Stored data entries:
============

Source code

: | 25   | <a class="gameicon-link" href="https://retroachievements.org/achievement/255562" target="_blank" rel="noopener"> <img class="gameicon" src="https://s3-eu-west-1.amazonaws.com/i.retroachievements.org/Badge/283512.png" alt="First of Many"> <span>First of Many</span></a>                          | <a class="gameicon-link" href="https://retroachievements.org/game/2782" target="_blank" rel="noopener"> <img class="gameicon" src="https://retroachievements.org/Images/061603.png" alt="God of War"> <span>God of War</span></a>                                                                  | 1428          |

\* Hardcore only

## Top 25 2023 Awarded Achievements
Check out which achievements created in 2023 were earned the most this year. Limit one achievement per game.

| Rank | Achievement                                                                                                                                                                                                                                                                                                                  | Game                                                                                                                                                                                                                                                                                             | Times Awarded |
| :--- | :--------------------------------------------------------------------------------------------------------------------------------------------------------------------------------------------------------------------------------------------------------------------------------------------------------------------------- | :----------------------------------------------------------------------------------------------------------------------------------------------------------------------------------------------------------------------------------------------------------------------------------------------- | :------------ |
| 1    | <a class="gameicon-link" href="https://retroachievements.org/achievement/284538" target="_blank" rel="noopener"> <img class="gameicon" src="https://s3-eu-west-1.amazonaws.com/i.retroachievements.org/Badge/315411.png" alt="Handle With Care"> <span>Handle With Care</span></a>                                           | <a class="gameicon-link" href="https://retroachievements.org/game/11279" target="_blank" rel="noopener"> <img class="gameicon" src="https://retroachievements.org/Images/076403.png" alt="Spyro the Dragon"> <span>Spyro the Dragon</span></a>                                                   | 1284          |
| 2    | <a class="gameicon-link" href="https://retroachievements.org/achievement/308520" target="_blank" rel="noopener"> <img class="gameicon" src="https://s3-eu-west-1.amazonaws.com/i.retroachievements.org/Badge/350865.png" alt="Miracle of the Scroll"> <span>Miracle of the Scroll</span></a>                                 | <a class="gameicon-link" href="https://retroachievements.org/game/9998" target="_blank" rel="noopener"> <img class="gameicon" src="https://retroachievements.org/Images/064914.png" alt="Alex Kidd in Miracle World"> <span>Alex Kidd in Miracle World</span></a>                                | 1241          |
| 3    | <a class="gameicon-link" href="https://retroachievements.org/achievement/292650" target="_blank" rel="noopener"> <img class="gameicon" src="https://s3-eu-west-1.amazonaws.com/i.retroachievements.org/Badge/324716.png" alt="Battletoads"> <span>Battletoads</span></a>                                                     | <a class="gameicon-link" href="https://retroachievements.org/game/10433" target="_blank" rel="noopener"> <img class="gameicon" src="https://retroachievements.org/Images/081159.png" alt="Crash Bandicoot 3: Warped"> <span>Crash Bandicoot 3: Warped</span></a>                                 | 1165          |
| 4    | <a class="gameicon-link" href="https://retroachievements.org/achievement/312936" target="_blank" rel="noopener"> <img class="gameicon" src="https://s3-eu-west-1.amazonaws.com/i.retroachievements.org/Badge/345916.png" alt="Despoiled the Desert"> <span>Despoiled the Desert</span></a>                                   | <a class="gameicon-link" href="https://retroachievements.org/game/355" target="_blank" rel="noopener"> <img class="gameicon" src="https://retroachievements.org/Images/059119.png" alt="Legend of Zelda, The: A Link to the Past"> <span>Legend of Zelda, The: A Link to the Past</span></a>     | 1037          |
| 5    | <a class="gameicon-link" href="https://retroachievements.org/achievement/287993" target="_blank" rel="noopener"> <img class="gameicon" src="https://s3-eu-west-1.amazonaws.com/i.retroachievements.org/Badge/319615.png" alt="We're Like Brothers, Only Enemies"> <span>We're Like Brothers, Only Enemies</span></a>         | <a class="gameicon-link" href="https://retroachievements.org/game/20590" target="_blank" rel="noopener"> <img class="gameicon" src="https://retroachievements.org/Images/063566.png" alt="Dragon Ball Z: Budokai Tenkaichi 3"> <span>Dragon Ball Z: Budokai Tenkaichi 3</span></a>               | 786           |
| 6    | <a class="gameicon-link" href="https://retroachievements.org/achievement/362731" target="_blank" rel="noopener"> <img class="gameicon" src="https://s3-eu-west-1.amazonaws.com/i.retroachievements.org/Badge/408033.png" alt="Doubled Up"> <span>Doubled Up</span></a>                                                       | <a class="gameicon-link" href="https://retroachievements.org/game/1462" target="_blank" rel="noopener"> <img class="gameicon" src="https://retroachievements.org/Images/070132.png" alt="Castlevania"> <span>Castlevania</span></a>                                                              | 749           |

============

WHAT IS NEEDED
Transcribe the lines in the listing above exactly, covering all of it.

OUTPUT BELOW
Source code

: | 25   | <a class="gameicon-link" href="https://retroachievements.org/achievement/255562" target="_blank" rel="noopener"> <img class="gameicon" src="https://s3-eu-west-1.amazonaws.com/i.retroachievements.org/Badge/283512.png" alt="First of Many"> <span>First of Many</span></a>                          | <a class="gameicon-link" href="https://retroachievements.org/game/2782" target="_blank" rel="noopener"> <img class="gameicon" src="https://retroachievements.org/Images/061603.png" alt="God of War"> <span>God of War</span></a>                                                                  | 1428          |

\* Hardcore only

## Top 25 2023 Awarded Achievements
Check out which achievements created in 2023 were earned the most this year. Limit one achievement per game.

| Rank | Achievement                                                                                                                                                                                                                                                                                                                  | Game                                                                                                                                                                                                                                                                                             | Times Awarded |
| :--- | :--------------------------------------------------------------------------------------------------------------------------------------------------------------------------------------------------------------------------------------------------------------------------------------------------------------------------- | :----------------------------------------------------------------------------------------------------------------------------------------------------------------------------------------------------------------------------------------------------------------------------------------------- | :------------ |
| 1    | <a class="gameicon-link" href="https://retroachievements.org/achievement/284538" target="_blank" rel="noopener"> <img class="gameicon" src="https://s3-eu-west-1.amazonaws.com/i.retroachievements.org/Badge/315411.png" alt="Handle With Care"> <span>Handle With Care</span></a>                                           | <a class="gameicon-link" href="https://retroachievements.org/game/11279" target="_blank" rel="noopener"> <img class="gameicon" src="https://retroachievements.org/Images/076403.png" alt="Spyro the Dragon"> <span>Spyro the Dragon</span></a>                                                   | 1284          |
| 2    | <a class="gameicon-link" href="https://retroachievements.org/achievement/308520" target="_blank" rel="noopener"> <img class="gameicon" src="https://s3-eu-west-1.amazonaws.com/i.retroachievements.org/Badge/350865.png" alt="Miracle of the Scroll"> <span>Miracle of the Scroll</span></a>                                 | <a class="gameicon-link" href="https://retroachievements.org/game/9998" target="_blank" rel="noopener"> <img class="gameicon" src="https://retroachievements.org/Images/064914.png" alt="Alex Kidd in Miracle World"> <span>Alex Kidd in Miracle World</span></a>                                | 1241          |
| 3    | <a class="gameicon-link" href="https://retroachievements.org/achievement/292650" target="_blank" rel="noopener"> <img class="gameicon" src="https://s3-eu-west-1.amazonaws.com/i.retroachievements.org/Badge/324716.png" alt="Battletoads"> <span>Battletoads</span></a>                                                     | <a class="gameicon-link" href="https://retroachievements.org/game/10433" target="_blank" rel="noopener"> <img class="gameicon" src="https://retroachievements.org/Images/081159.png" alt="Crash Bandicoot 3: Warped"> <span>Crash Bandicoot 3: Warped</span></a>                                 | 1165          |
| 4    | <a class="gameicon-link" href="https://retroachievements.org/achievement/312936" target="_blank" rel="noopener"> <img class="gameicon" src="https://s3-eu-west-1.amazonaws.com/i.retroachievements.org/Badge/345916.png" alt="Despoiled the Desert"> <span>Despoiled the Desert</span></a>                                   | <a class="gameicon-link" href="https://retroachievements.org/game/355" target="_blank" rel="noopener"> <img class="gameicon" src="https://retroachievements.org/Images/059119.png" alt="Legend of Zelda, The: A Link to the Past"> <span>Legend of Zelda, The: A Link to the Past</span></a>     | 1037          |
| 5    | <a class="gameicon-link" href="https://retroachievements.org/achievement/287993" target="_blank" rel="noopener"> <img class="gameicon" src="https://s3-eu-west-1.amazonaws.com/i.retroachievements.org/Badge/319615.png" alt="We're Like Brothers, Only Enemies"> <span>We're Like Brothers, Only Enemies</span></a>         | <a class="gameicon-link" href="https://retroachievements.org/game/20590" target="_blank" rel="noopener"> <img class="gameicon" src="https://retroachievements.org/Images/063566.png" alt="Dragon Ball Z: Budokai Tenkaichi 3"> <span>Dragon Ball Z: Budokai Tenkaichi 3</span></a>               | 786           |
| 6    | <a class="gameicon-link" href="https://retroachievements.org/achievement/362731" target="_blank" rel="noopener"> <img class="gameicon" src="https://s3-eu-west-1.amazonaws.com/i.retroachievements.org/Badge/408033.png" alt="Doubled Up"> <span>Doubled Up</span></a>                                                       | <a class="gameicon-link" href="https://retroachievements.org/game/1462" target="_blank" rel="noopener"> <img class="gameicon" src="https://retroachievements.org/Images/070132.png" alt="Castlevania"> <span>Castlevania</span></a>                                                              | 749           |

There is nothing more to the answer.